In a telephone town hall meeting for businesses on Feb. 4, Alberta Premier Jason Kenney and Alberta’s Chief Medical Officer of Health Deena Hinshaw, spoke on what it would take to ease the current health restrictions.
The province is currently implementing a four- step process, based on hospitalization numbers, for the gradual easement of restrictions and re-openings. As of press deadline, Step 1 — a benchmark of 600 hospitalizations — will see the potential easement of some restrictions related to indoor and outdoor children’s sport and performance in schools, one-on-one indoor personal fitness sessions by appointment only and dine-in service at restaurants, cafes, and pubs.
Step 2 — a benchmark of 450 hospitalizations — will see the potential easement of some restrictions around retail, community halls, hotels, banquet halls and conference centres and further easement of some restrictions for activities in Step 1.
When asked if hospitalizations should rise above the step levels, then how quickly will the province return to the previous step and restrictions, Kenney said they will be looking at weekly averages for hospitalization numbers, and they would be looking at a number of trigger factors for returning to a previous step.
“Hospitalizations is a lagging indicator, (if) somebody gets hospitalized about 15 days after they’ve been infected, (it) increases the infection start, that might result from a policy relaxation, start this lag effect there too, so you’re talking about quite a lag,” said Kenney. “We’ll be looking at more immediate metrics when it comes to stepping up, should it be necessary.”
Hinshaw said the combination of the new cases, positivity rate and r-value will determine if Alberta will start to see the number of cases growing again.
“One of the things we have learned from our fall experience is if cases are not under control, they are out of control,” said Hinshaw. “So what seems to begin as a slow rate of growth can very quickly accelerate. So, if we continue to have growth over a two-week time period, and that growth is continuing and not just a few days anomaly, then that will be an indication we need to put in place additional restrictions.”
As of end of day Feb.8, there were 5,831 cases of COVID-19 in the province, with 427 people in the hospital.

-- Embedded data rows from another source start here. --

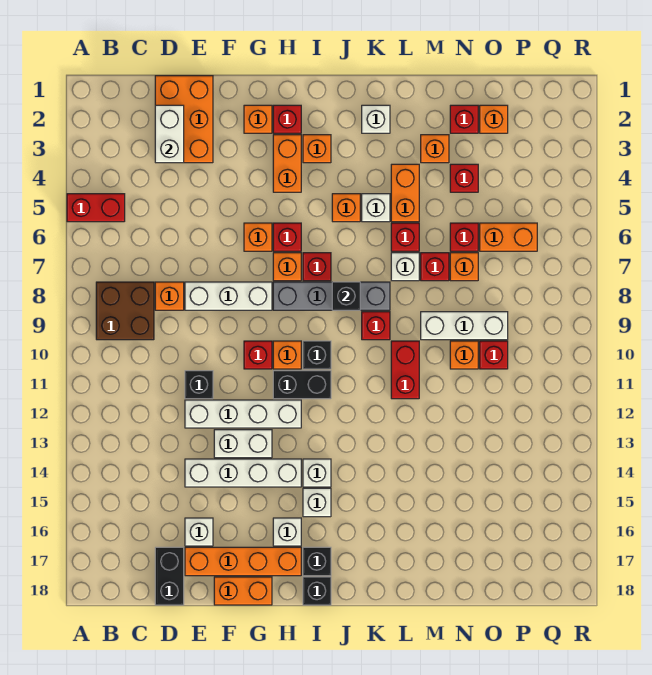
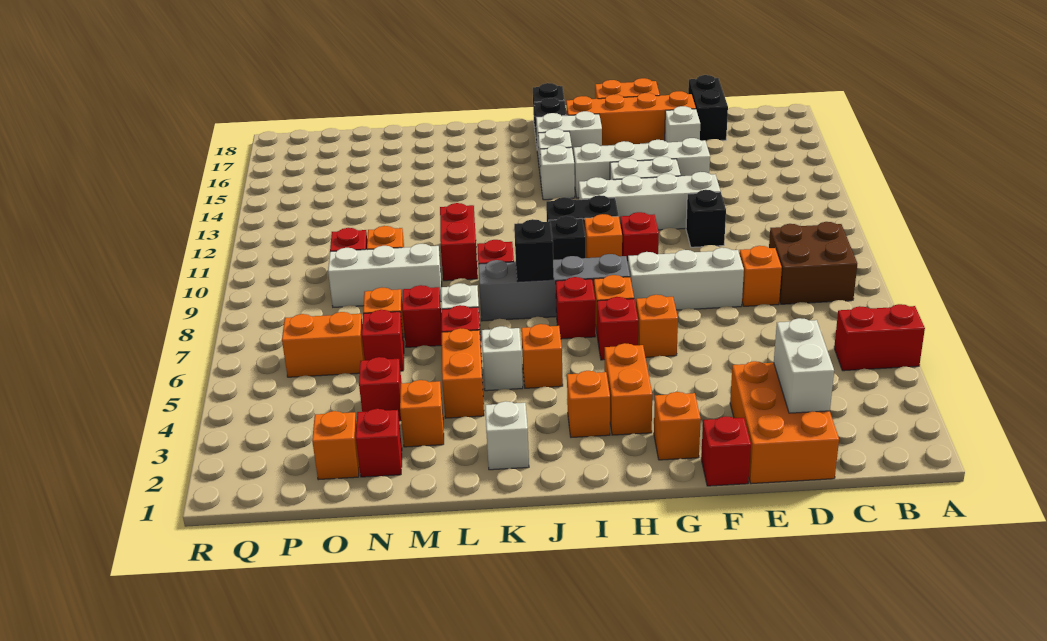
red brick H2 level 1 -> red brick F1 level 1
white brick H16 level 1 -> white brick H16:I16 level 1

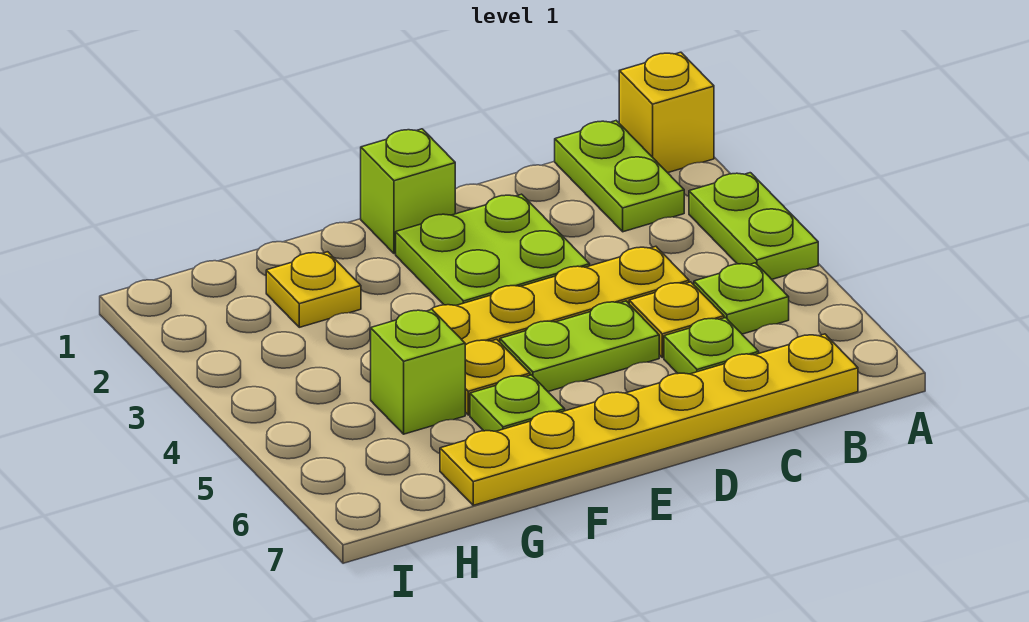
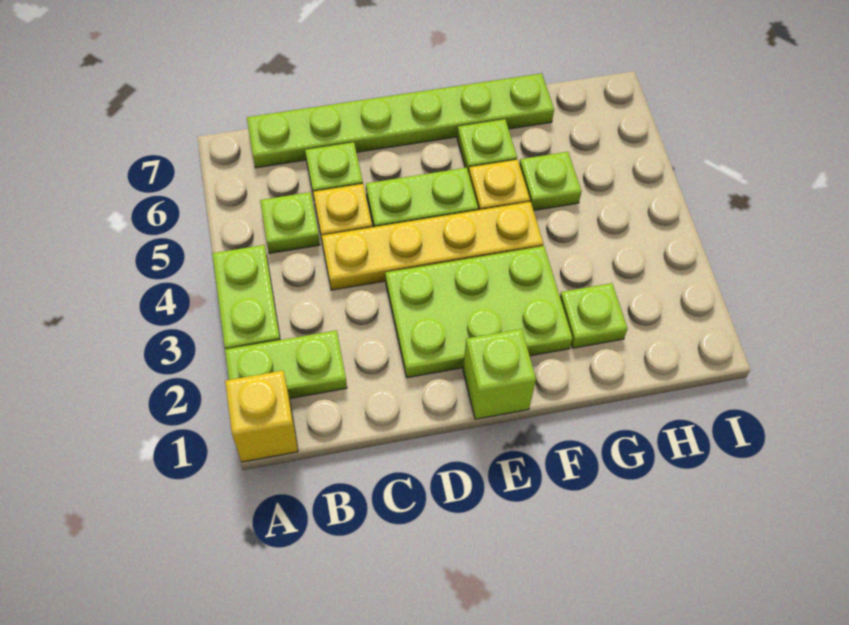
lime plate B1:B2 level 1 -> lime plate A2:B2 level 1
yellow plate B7:G7 level 1 -> lime plate B7:G7 level 1
lime plate D2:E3 level 1 -> lime plate D2:F3 level 1
yellow plate G2 level 1 -> lime plate G2 level 1
lime brick G5 level 1 -> lime plate G5 level 1

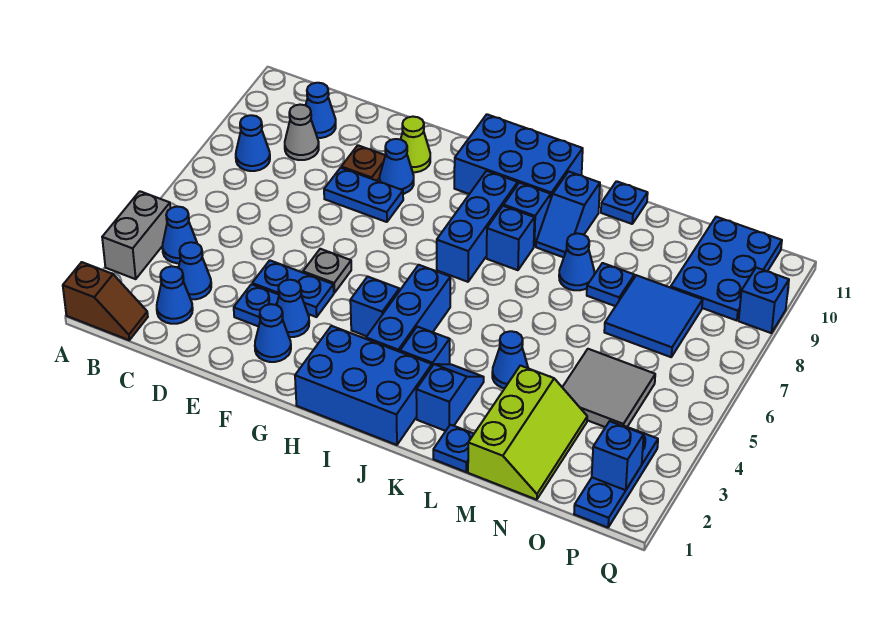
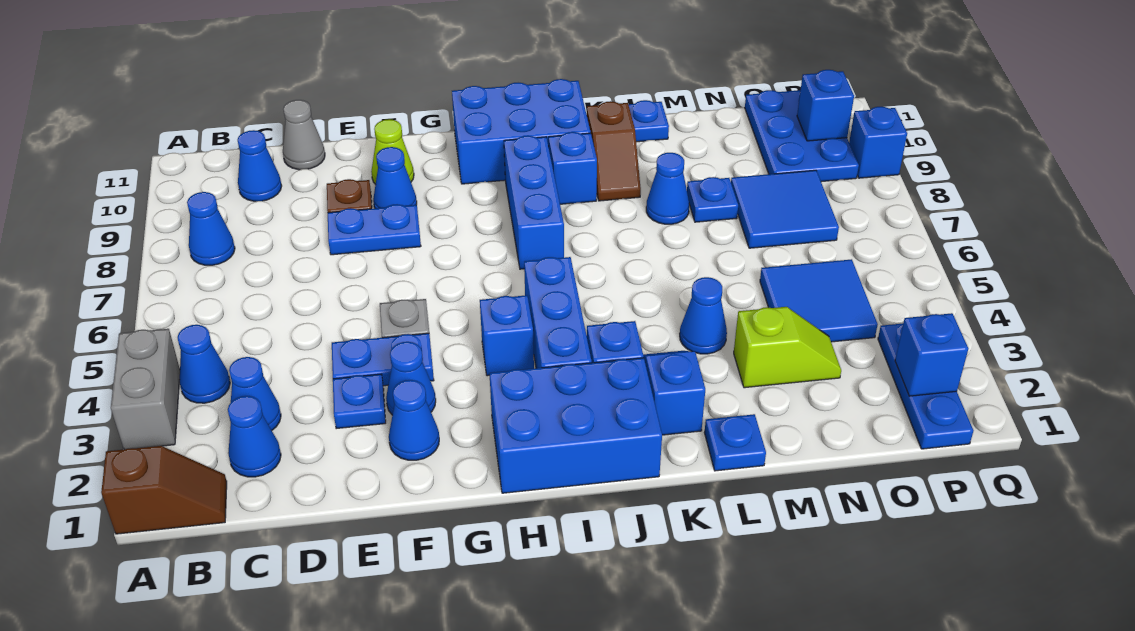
grey cone C9 level 1 -> grey cone D11 level 1
blue brick J8 level 1 -> blue brick P10 level 2
blue slope K9:K10 level 1 top 10 -> brown slope K9:K10 level 1 top 10
lime slope M1:N3 level 1 top M -> lime slope M3:N3 level 1 top M
grey tile N4:O5 level 1 -> blue tile N4:O5 level 1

One attendee asked whether there would be any opportunities for rural areas with little to no cases to open up. Hinshaw said right now, they continue to see high rates of infection in rural zones, and overall, they continue to see high rates similar to more urban zones.
“The challenge when we look at a very, very localized regional approach, such as we had in the fall, is it often drives activity to those areas that are opened, and can, in fact, sometimes increase risk for those locations that are opened, if it drives activity from areas where there is higher transmission,” said Hinshaw.
“In addition to that, we have seen, in some places, while case numbers are relatively low, hospitalizations have actually gone up. So South Zone is an example of that, where we’ve seen increasing numbers of COVID hospitalizations in that zone despite a lowering number of cases. Whether or not there’s any relationship between people choosing to go for testing or not, it’s hard to say, but I think it’s very important as we currently have greater than 50 per 100,000 cases in every one of our zones, even our rural zones, we remain with the provincial approach until we’re able to reduce this burden on our health care system across the province and until we are able to consider whether or not we might take that more regional approach at some point in the future.”